1. \(X_{1},X_{2},\ldots,X_{n}\) are independent identically distributed random variables drawn from a uniform distribution on \([0,1].\) The random variables \(A\) and \(B\) are defined by \[ A=\min(X_{1},\ldots,X_{n}),\qquad B=\max(X_{1},\ldots,X_{n}). \] For any fixed \(k\), such that \(0< k< \frac{1}{2},\) let \[ p_{n}=\mathrm{P}(A\leqslant k\mbox{ and }B\geqslant1-k). \] What happens to \(p_{n}\) as \(n\rightarrow\infty\)? Comment briefly on this result.

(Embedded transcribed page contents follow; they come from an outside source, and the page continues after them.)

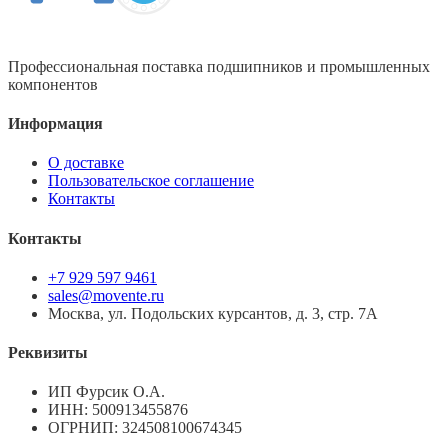
Профессиональная поставка подшипников и промышленных
компонентов
Информация
О доставке
Пользовательское соглашение
Контакты
Контакты
+7 929 597 9461
sales@movente.ru
Москва, ул. Подольских курсантов, д. 3, стр. 7А
Реквизиты
ИП Фурсик О.А.
ИНН:
500913455876
ОГРНИП:
324508100674345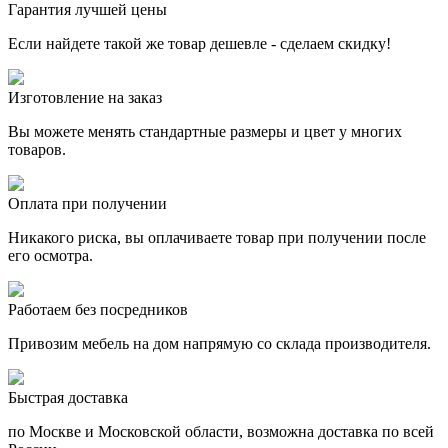
Гарантия лучшей цены
Если найдете такой же товар дешевле - сделаем скидку!
Изготовление на заказ
Вы можете менять стандартные размеры и цвет у многих
товаров.
Оплата при получении
Никакого риска, вы оплачиваете товар при получении после
его осмотра.
Работаем без посредников
Привозим мебель на дом напрямую со склада производителя.
Быстрая доставка
по Москве и Московской области, возможна доставка по всей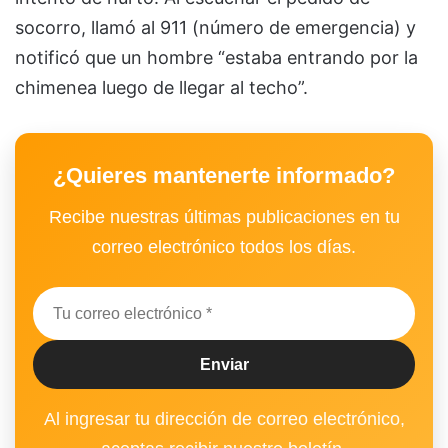
socorro, llamó al 911 (número de emergencia) y
notificó que un hombre “estaba entrando por la
chimenea luego de llegar al techo”.
¿Quieres mantenerte informado?
Recibe nuestras últimas publicaciones en tu
correo electrónico todos los días.
Al ingresar tu dirección de correo electrónico,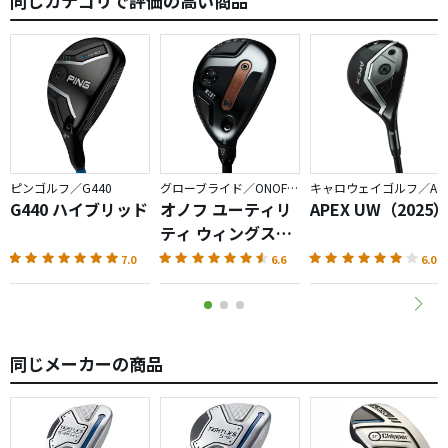
同じカテゴリで評価の高い商品
ピンゴルフ／G440
グローブライド／ONOFF AKA
キャロウェイゴルフ／APEX
G440 ハイブリッド
オノフ ユーティリ
APEX UW（2025
ティ ウィングス
AKA（2026）
7.0
6.6
6.0
同じメーカーの商品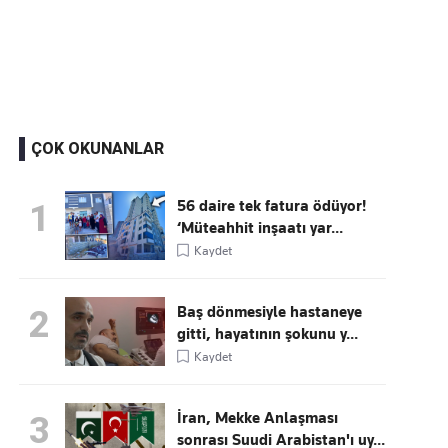
Kaçırmayın
Ücretsiz üye olun, gündemi şekillendiren gelişmeleri önce siz duyun
ÇOK OKUNANLAR
56 daire tek fatura ödüyor!
1
‘Müteahhit inşaatı yar...
Kaydet
Baş dönmesiyle hastaneye
2
gitti, hayatının şokunu y...
Kaydet
İran, Mekke Anlaşması
3
sonrası Suudi Arabistan'ı uy...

2. Lord Copper, the celebrated and imperious newspaper proprietor, has decided to run a lottery in which each of the \(4,000,000\) readers of his newspaper will have an equal probability \(p\) of winning \(\pounds 1,000,000\) and their changes of winning will be independent. He has fixed all the details leaving to you, his subordinate, only the task of choosing \(p\). If nobody wins \(\pounds 1,000,000\), you will be sacked, and if more than two readers win \(\pounds 1,000,000,\) you will also be sacked. Explaining your reasoning, show that however you choose \(p,\) you will have less than a 60\% change of keeping your job.